CNNの1月31日の報道によると、同国のオリンピック大会の選手、関係者、ジャーナリストは、新型コロナウイルスの蔓延を防ぐために「バブル方式」によって中国の人々から隔離されているという。これらの予防措置と、中国政府が直接観戦する人数を制限したことが相まって、デジタル人民元を支払い方法として試す人がはるかに少なくなる可能性がある。
「オリンピックは、観光客や中国人にとってデジタル人民元に慣れる最初のチャンスだったはずだが、中国政府がオリンピックの観客の数を厳しく制限することを決めたため、その扉は閉ざされた」と、民主主義防衛財団のシニアフェロー、クレイグ・シングルトン氏は述べた。「この決定だけで、他の何よりも、デジタル通貨の大量導入がさらに遅れることになりそうだ」
報道では、およそ11,000人がバブル方式によって中国の人々とは隔離され、バブルの外にいる外国人や中国人観光客は一切ゲームに参加できないことになると報じられている。こうした措置にもかかわらず、ロイター通信は31日に、当局が過去4日間に「選手や関係者の間で」119件の陽性反応を検出したと報じた。
Olympic snowboarding medalist tests positive for COVID after arriving in China https://t.co/SuhNIsJAGJ pic.twitter.com/gE4KV6MEDC
— NBC OlympicTalk (@NBCOlympicTalk) January 28, 2022
今年の五輪競技には91カ国からおよそ3000人の選手が参加する予定だが、一人でも陽性反応が出れば、その人が接触した多くの人の競技が終了する可能性がある。昨年開催された2020年夏季オリンピックの際、東京は同様の参加制限のもとで運営されたが、それでも選手、スタッフ、ボランティアの間で多くの陽性反応を記録した。

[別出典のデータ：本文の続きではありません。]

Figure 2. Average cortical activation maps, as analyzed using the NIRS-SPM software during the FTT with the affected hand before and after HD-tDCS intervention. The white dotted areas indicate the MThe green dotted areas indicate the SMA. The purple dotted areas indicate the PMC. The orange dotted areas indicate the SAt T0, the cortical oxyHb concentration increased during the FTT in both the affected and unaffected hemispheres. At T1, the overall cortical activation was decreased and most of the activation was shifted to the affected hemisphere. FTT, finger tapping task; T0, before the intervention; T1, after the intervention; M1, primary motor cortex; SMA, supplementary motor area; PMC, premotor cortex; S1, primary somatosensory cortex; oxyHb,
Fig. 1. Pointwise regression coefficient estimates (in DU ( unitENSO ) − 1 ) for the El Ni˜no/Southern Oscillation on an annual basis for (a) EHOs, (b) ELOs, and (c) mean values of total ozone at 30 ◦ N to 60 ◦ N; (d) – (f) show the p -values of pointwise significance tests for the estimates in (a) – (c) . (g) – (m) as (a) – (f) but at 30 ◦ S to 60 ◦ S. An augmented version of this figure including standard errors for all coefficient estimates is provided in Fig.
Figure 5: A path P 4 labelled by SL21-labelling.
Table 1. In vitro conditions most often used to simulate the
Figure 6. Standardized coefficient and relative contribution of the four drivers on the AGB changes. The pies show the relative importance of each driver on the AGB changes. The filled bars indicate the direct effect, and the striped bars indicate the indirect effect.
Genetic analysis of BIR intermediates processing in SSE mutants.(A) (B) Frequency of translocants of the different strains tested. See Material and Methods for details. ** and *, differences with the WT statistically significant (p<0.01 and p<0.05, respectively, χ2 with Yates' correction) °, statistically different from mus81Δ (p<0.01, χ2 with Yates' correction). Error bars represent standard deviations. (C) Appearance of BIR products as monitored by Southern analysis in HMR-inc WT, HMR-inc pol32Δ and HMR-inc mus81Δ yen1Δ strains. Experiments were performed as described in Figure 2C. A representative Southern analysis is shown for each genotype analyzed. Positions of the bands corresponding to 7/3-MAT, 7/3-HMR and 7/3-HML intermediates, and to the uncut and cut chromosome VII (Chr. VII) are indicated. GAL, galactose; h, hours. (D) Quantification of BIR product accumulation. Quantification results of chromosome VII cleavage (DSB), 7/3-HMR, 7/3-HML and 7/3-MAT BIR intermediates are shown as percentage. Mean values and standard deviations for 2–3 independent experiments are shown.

たとえパンデミックによる制限外で運営されていたとしても、米国の議員たちはオリンピック当局に対し、競技中に選手がデジタル人民元を使用することを禁止するよう求めている。7月には、マーシャ・ブラックバーン、ロジャー・ウィッカー、シンシア・ルミスの3上院議員が米国オリンピック・パラリンピック委員会に書簡を送り、中国共産党がCBDCを利用して中国滞在中と帰国後のアスリートを監視する可能性があると訴えた。同委員会は、「悪意のあるソフトウェア」に感染している可能性があるため、中国滞在中はスマートフォンを家に置いて、「バーナーフォン(使い捨て携帯)」のみを使用するよう選手に提案したと伝えられている。